Select and copy out every line in the records containing "pixel".

#### DATA PROVIDED ####

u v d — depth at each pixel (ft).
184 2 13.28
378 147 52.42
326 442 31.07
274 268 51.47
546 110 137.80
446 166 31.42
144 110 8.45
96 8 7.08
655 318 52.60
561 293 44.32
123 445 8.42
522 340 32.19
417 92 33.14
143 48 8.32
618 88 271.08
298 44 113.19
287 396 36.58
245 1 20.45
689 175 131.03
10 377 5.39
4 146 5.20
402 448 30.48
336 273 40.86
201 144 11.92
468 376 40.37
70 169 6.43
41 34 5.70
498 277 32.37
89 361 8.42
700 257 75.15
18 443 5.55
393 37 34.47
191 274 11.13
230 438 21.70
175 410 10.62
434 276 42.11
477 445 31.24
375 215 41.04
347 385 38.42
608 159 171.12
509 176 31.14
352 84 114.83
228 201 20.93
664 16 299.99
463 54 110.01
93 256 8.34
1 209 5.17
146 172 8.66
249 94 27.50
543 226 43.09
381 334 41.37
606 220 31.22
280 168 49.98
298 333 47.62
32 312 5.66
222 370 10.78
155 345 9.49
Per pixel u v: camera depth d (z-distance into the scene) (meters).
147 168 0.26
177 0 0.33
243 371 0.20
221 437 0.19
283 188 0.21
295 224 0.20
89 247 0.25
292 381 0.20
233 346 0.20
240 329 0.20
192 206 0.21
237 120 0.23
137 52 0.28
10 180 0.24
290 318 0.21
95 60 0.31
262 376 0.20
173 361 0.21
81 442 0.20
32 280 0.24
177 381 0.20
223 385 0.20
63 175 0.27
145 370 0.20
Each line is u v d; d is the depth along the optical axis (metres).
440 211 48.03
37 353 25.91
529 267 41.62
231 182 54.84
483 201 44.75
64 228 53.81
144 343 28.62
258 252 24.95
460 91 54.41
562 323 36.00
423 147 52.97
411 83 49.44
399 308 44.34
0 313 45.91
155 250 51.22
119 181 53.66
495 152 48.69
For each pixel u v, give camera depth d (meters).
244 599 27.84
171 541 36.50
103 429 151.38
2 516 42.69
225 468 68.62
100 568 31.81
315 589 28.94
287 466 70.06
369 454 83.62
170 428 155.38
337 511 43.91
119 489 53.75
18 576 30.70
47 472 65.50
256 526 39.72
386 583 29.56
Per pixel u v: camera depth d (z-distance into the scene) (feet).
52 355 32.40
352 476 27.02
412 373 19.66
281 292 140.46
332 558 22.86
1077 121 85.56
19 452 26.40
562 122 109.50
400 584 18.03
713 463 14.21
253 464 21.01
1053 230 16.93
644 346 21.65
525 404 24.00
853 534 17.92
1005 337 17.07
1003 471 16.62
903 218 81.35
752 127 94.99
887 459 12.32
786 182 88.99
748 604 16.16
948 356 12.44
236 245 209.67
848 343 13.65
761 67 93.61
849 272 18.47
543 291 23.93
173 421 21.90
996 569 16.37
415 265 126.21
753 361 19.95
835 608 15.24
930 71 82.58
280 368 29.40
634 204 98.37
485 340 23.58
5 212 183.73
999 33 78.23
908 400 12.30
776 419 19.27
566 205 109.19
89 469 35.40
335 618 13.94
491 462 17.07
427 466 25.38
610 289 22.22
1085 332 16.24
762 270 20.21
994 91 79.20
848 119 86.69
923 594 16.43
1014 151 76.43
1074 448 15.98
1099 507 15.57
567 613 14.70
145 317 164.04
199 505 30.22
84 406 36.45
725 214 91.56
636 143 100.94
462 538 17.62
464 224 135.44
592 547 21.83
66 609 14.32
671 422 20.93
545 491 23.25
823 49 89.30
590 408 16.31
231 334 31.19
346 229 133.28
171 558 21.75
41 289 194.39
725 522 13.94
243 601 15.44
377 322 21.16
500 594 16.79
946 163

####

» **YOUR RESPONSE**:
u v d — depth at each pixel (ft).
Per pixel u v: camera depth d (z-distance into the scene) (meters).
For each pixel u v, give camera depth d (meters).
Per pixel u v: camera depth d (z-distance into the scene) (feet).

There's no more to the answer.